DATA PROVIDED below:
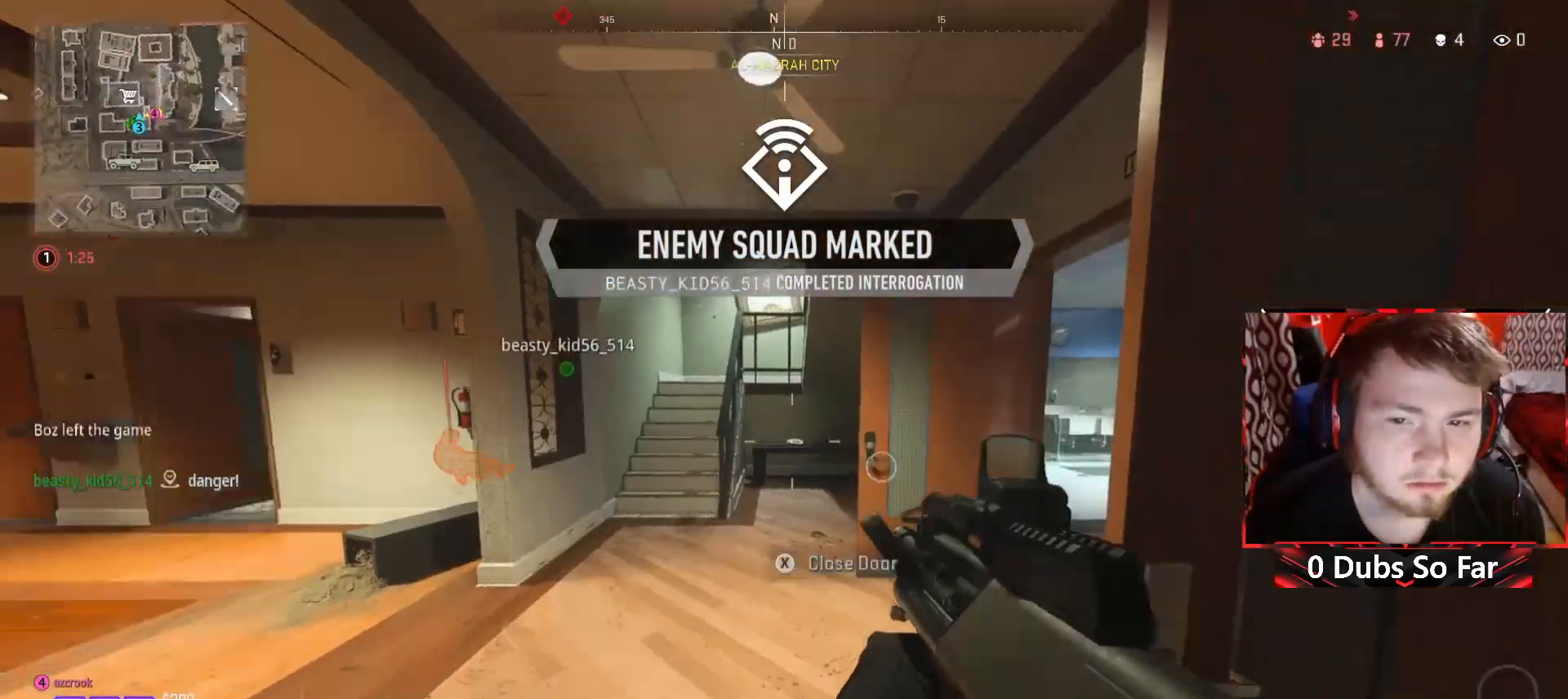
{"buttons": [], "left_stick": "right", "right_stick": "center", "events": [[283, "right_stick", "center"]]}
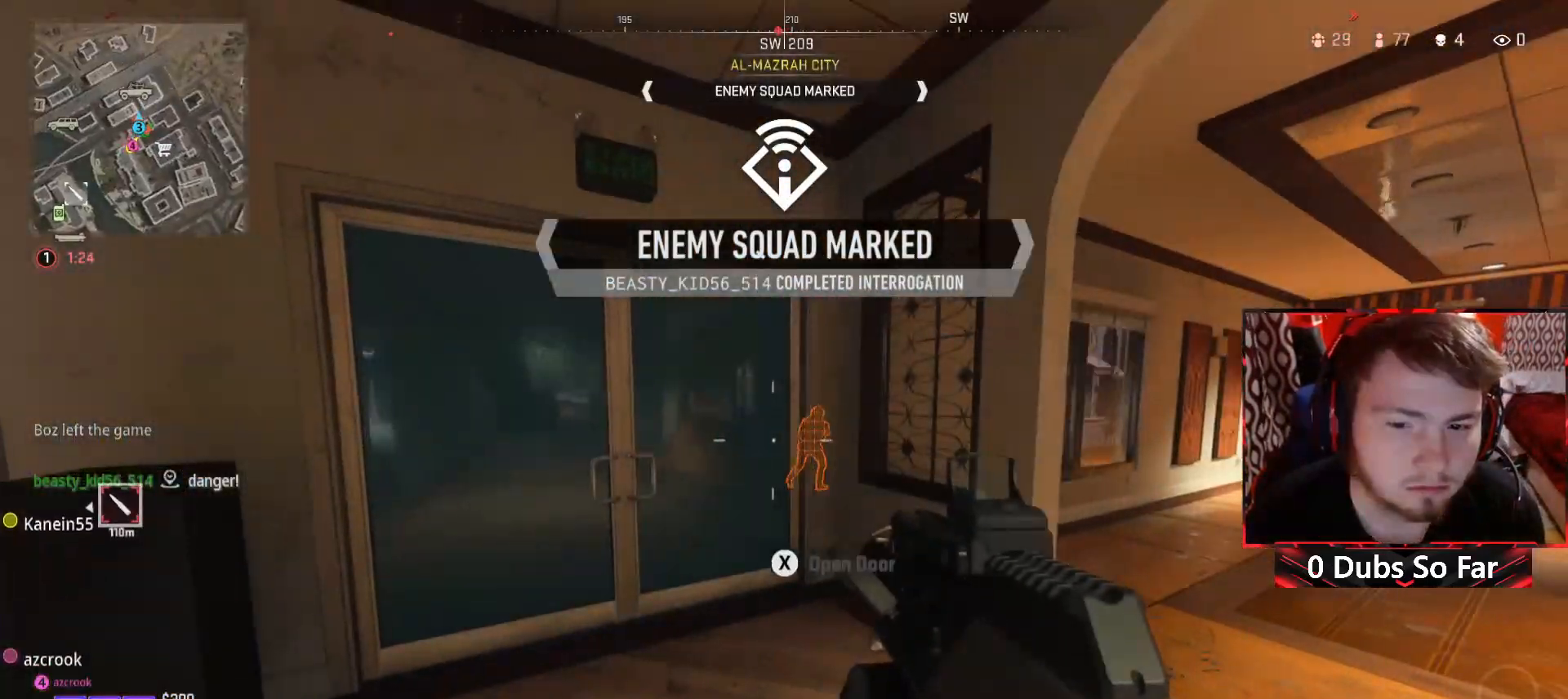
{"buttons": [], "left_stick": "right", "right_stick": "right", "events": [[17, "L2", "down"], [150, "left_stick", "up"], [183, "L2", "up"], [283, "left_stick", "right"], [417, "right_stick", "right"]]}
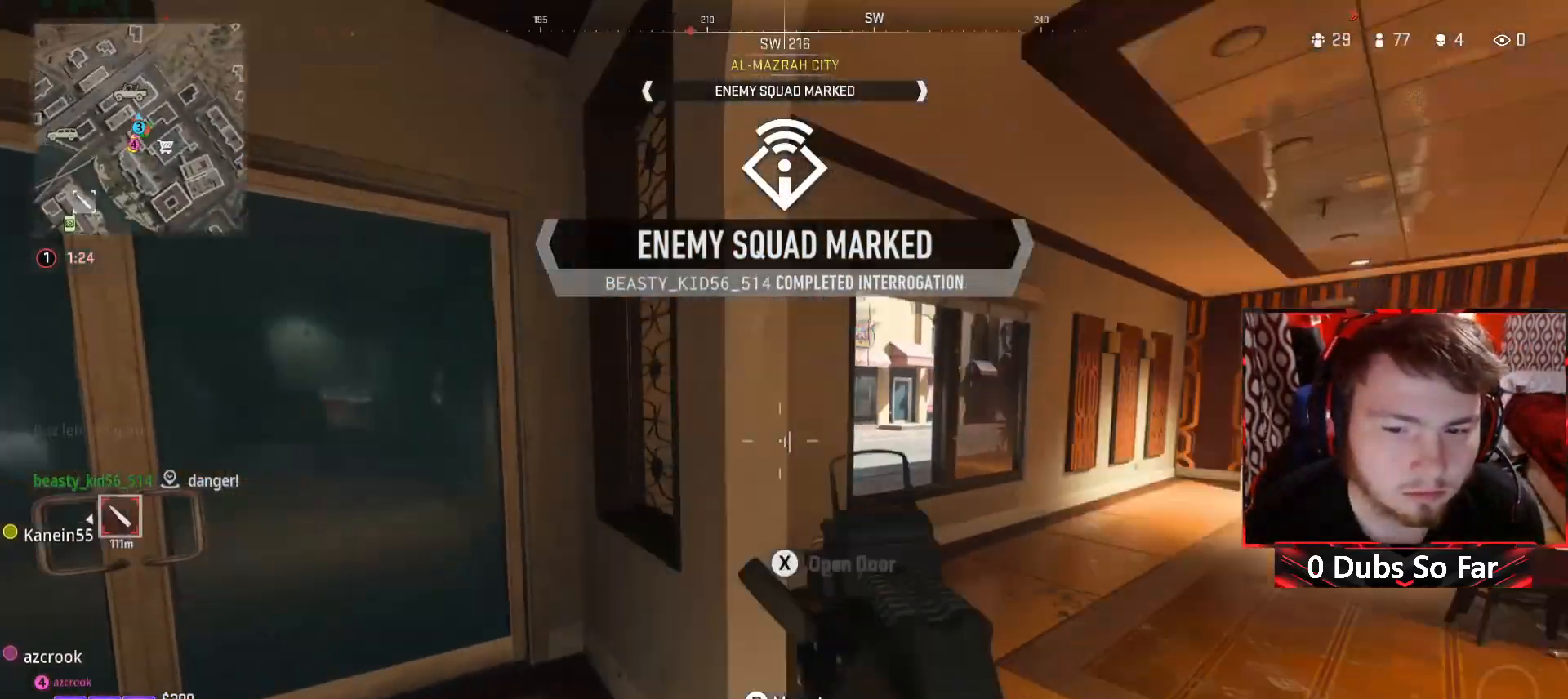
{"buttons": ["L2", "R2"], "left_stick": "right", "right_stick": "down-left", "events": [[17, "right_stick", "center"], [83, "L2", "down"], [350, "R2", "down"], [350, "right_stick", "up-right"], [450, "right_stick", "down-left"]]}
End of DATA PROVIDED.
Give back the material above exactly as written, but omit the images.

{"buttons": [], "left_stick": "right", "right_stick": "center", "events": [[283, "right_stick", "center"]]}
{"buttons": [], "left_stick": "right", "right_stick": "right", "events": [[17, "L2", "down"], [150, "left_stick", "up"], [183, "L2", "up"], [283, "left_stick", "right"], [417, "right_stick", "right"]]}
{"buttons": ["L2", "R2"], "left_stick": "right", "right_stick": "down-left", "events": [[17, "right_stick", "center"], [83, "L2", "down"], [350, "R2", "down"], [350, "right_stick", "up-right"], [450, "right_stick", "down-left"]]}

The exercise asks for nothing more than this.